# 3 Females Or 2 Females And A Male?



## Redruckus (Mar 13, 2011)

my pirahnas recently started breeding behavior...digging pits swimming around each other and so on they are all black almost but i am wondering if i have 3 females...on i am sure of because it has been messing around with the "pit" for like 2 days but the other has what i think is a pit in the other corner of the tank and the 3rd i niticed was moving gravel today as well.... so any tips on whats goin on?


----------



## BRUNER247 (Jun 2, 2010)

Males dig pit n fan eggs. Not to say a tank full of females won't but I've never seen a female do either. The fish you said has been working a pit, was he circling his spot? Might leave to eat but goes right back? Or just digging. When they were circling, were they actually spawning? Head to tail circling? Sounds more like 3 males to me. Post some decent profile pics.


----------



## primetime3wise (Sep 28, 2003)

BRUNER247 said:


> Males dig pit n fan eggs. Not to say a tank full of females won't but I've never seen a female do either. The fish you said has been working a pit, was he circling his spot? Might leave to eat but goes right back? Or just digging. When they were circling, were they actually spawning? Head to tail circling? Sounds more like 3 males to me. Post some decent profile pics.

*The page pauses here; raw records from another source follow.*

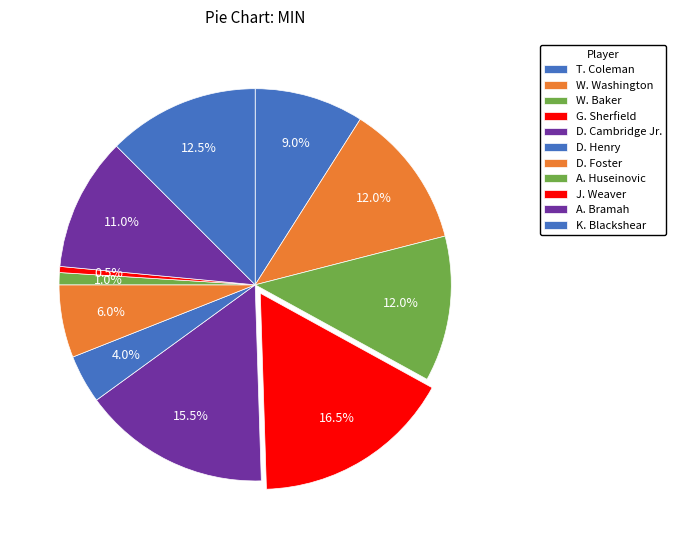

How many slices are in this pie chart?

11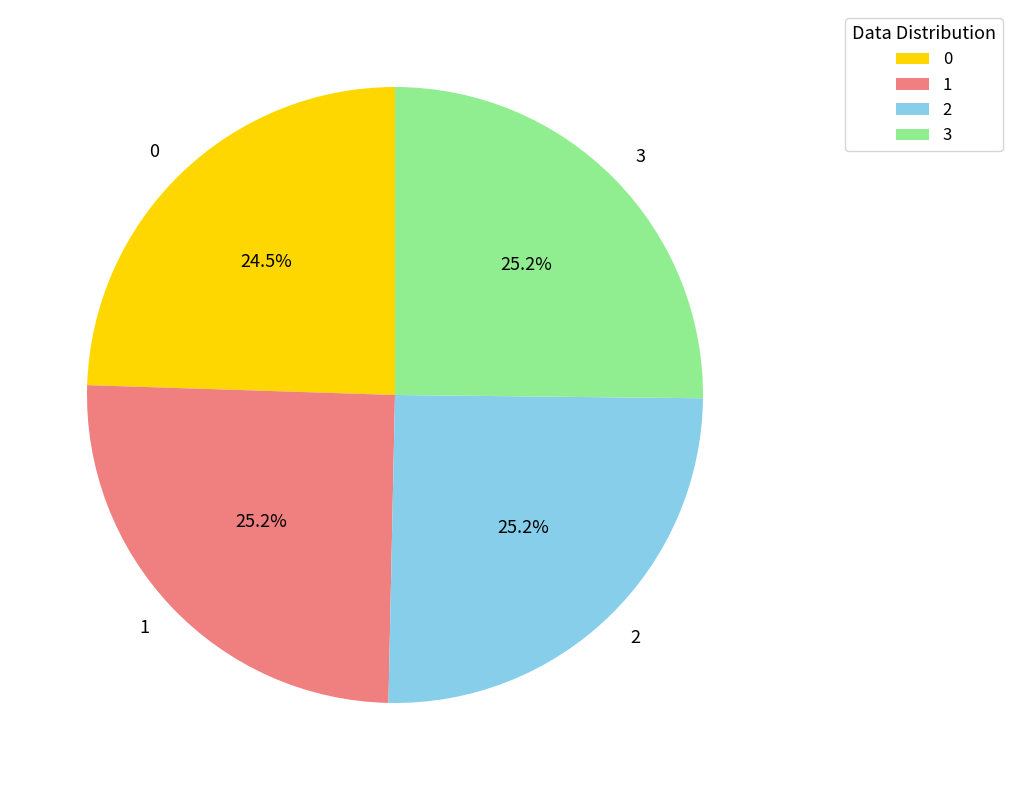

How many slices are in this pie chart?

4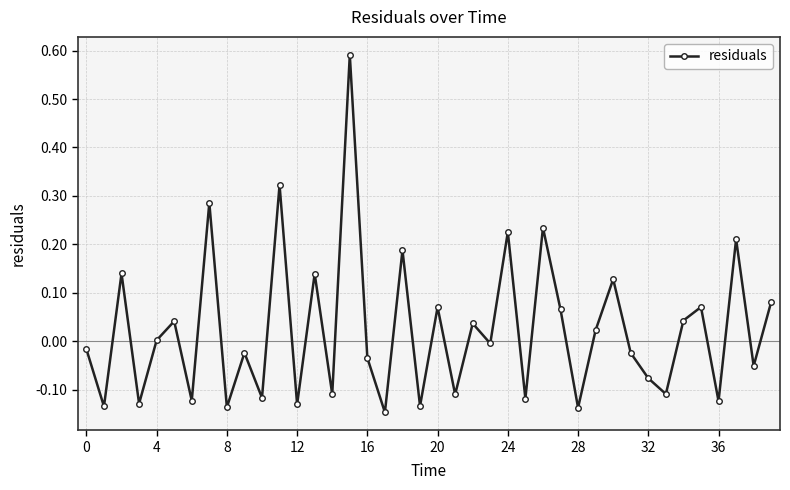

How many interior local peaks (higher than both neighbors) does the data have?

15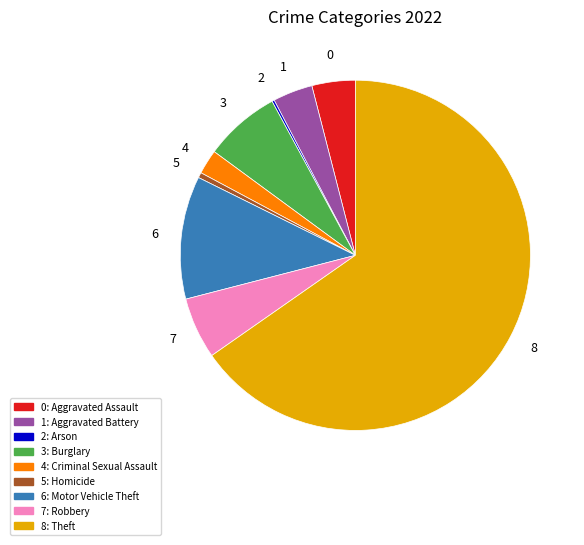

Is there a majority slice in this chart?

Yes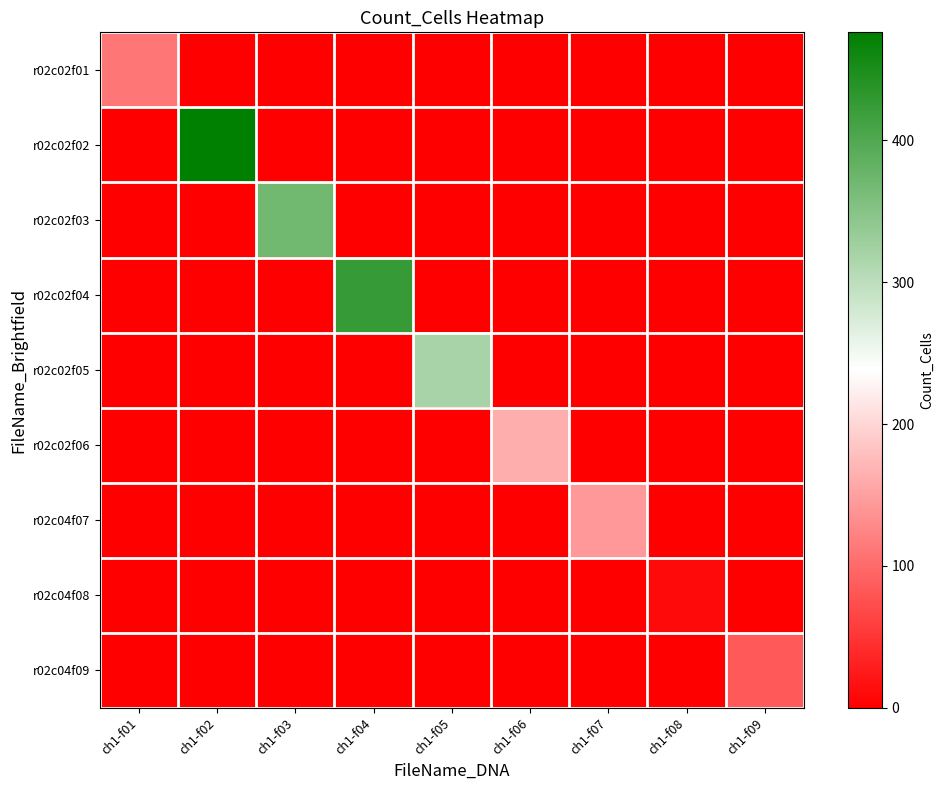

Which series has the largest total across all categories?

r02c02f02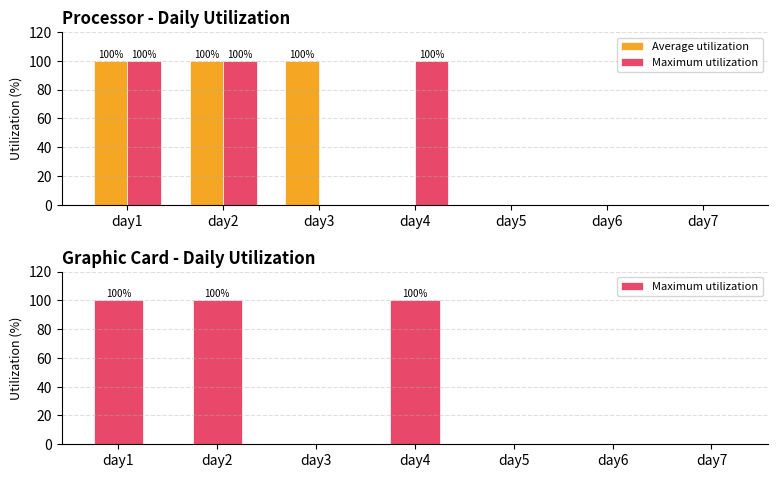

The value of Average utilization at day5 is 30. True or false?

False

i agree. for the OP, look at it this way...they are going to spawn soon, or not at all. if they don't soon you may want to add more fish to the tank *if* you have room. or, if you think you have 3 males you could try and swap 1 or 2 with someone else...even a store if you get lucky.


----------



## Redruckus (Mar 13, 2011)

yes one for shure is working a pit.. scooping and moving gravle they is a noticeable pit but the other 2 are like pushing each others gill plate area like head to head not full body but just the head swiming around in a some what circle just watching them now i think its the males fighting cuz they are kinda nipping at each other the 3rd still stays next to the pit digging it and what not and kinda pushes the other fish away when they come close to the pit


----------



## amazonjungle (Jun 6, 2011)

I'd say get a rearing tank ready and learn how to transport and care for fry. You're probably gonna get fertile eggs regardless


----------



## Redruckus (Mar 13, 2011)

so they have stoped the "fighting" and they are just chilling out by the pit not swimming around as much but staying in one spot more less i cant see if i have eggs cuz my gravel is a tan and light brown mix and from the photos i have seen thats almost the colour of the eggs...how big should a rearing tank be i have what i think is a 15gal tank but the pet store i can sell them to will take them when they are the size of a dime so it not like i will have a bunch of silver dollar sized fish in a 15 gal tank


----------



## BRUNER247 (Jun 2, 2010)

You can definitely tell if you have eggs or not regardless of seeing them. The male will circle/fan the spot for several days after a spawning.


----------



## Redruckus (Mar 13, 2011)

yeh i dont think they are gona breed any tips on getting them back to the nice red colour they use to be having black red bellies kinda ... well.... sucks the big one if ya know what im sayn


----------



## BRUNER247 (Jun 2, 2010)

Nope I don't. I like the blk diamond coloration. & unfortunately for you almost all rbp will turn dark when they mature.


----------



## Redruckus (Mar 13, 2011)

hmm should have just kept my blue diamond rohm then i just wanted more then one fish and some colour....dang


----------